Next front in fight against improper payments? Stopping payments to dead people

Senators on the Homeland Security and Governmental Affairs Committee have opened a new legislative salvo in the fight against improper payments: helping agencie...

Senators on the Homeland Security and Governmental Affairs Committee have opened a new legislative salvo in the fight against improper payments: helping agencies stop payments to dead people.

Sens. Tom Carper (D-Del.) and Tom Coburn (R-Okla.), the chairman and ranking member, respectively, of the committee, introduced the The Improper Payments Agency Cooperation Enhancements (IPACE) Act last month, aiming to give agencies new tools to combat erroneous payouts to deceased recipients.

The new legislation would allow all federal agencies to access basic death data maintained by the Social Security Administration and require they use it to curb improper payments. Currently, most agencies are only granted access to an abridged version of what’s known as the Death Master File.

“We want to make sure that federal agencies have access to it — not to some other slimmed-down, incomplete, less timely version of the Death Master File but actually to the real deal,” Caper said in an interview on In Depth with Francis Rose.

In a 2010 report, Coburn’s office found agencies paid more than $1 billion to dead people between 2000 and 2010. The inspector general of the Office Personnel Management reported in 2011 that agency, alone, had paid more than $600 million to the deceased since 2006.

Overall, the government makes about $100 billion in improper payments each year.

The latest bill would also improve the quality of the data maintained in the Death Master File by allowing agencies — the Defense Department or the Veterans Affairs Department, for example — to share death notices directly with SSA. Such two-way communication doesn’t currently happen, Carper said.

Carper predicts widespread bipartisan support

Carper said he believes the bill will garner widespread bipartisan support. The oversight committee has already reported it out on a unanimous vote, Carper said.

Congress returns from its August recess next week but faces a crammed calendar of must-do items, such as passing a fiscal 2014 budget or at least a stopgap funding measure.

Still, Carper predicted a strong appetite both in Congress and the agencies, themselves, for the legislation.

“Agencies right now are struggling with sequestration … trying to avoid furloughing people and trying to avoid having to cut back on programs that are critical,” he said. “So, there’s every incentive to identify money that’s being wasted — and it’s harder to find an example of money that’s being wasted than sending it to people that are dead.”

The legislation is the latest in a series of bills approved by Congress aiming to tackle improper payments.

Just last year, Congress enacted the Improper Payments Elimination and Recovery Improvement Act, which reinforced an Obama administration mandate that agencies consult a “Do Not Pay” list before sending checks out the door.

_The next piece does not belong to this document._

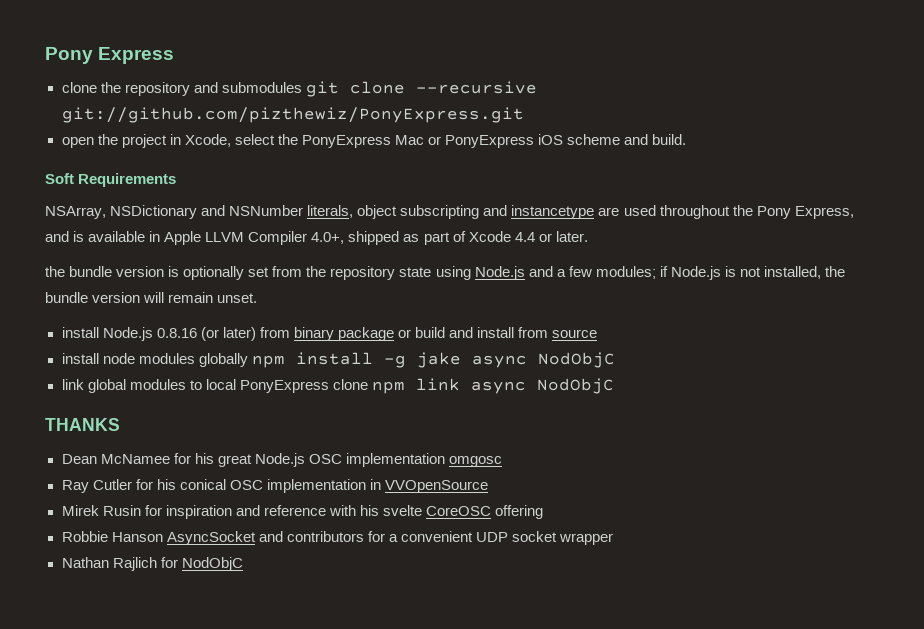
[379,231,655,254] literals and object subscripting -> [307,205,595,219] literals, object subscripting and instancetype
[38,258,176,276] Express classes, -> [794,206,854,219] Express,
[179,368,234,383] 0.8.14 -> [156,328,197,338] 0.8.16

Carper confident on postal reform

Also at the top of Carper’s legislative priorities list is enacting comprehensive postal reform legislation.

As massive losses have piled up at the U.S. Postal Service, Congress has remained stalemated over potential legislative fixes.

But Carper said lawmakers came close to a deal last year — and that has helped lay the groundwork this time around.

“We got the ball in the red zone,” Carper said. “In football, that means we got the ball inside the 20-yard line. … We didn’t get the ball in the end zone. If we’d done that, we would’ve got a compromise and it would have been enacted. But we had pretty good experience in negotiating with them.”

Last month, Carper and Coburn introduced a draft postal reform bill proposal earlier this month. The House Oversight and Committee Reform Committee is further along in the process, having approved last month a postal overhaul, which sends the measure to the full House for a vote.

Caper said his committee will hold two hearings in September to gather input on the proposals.

“If all goes well, my hope is that we’d be able to mark it up and report a bipartisan bill out of committee sometime in the first half of October,” he said.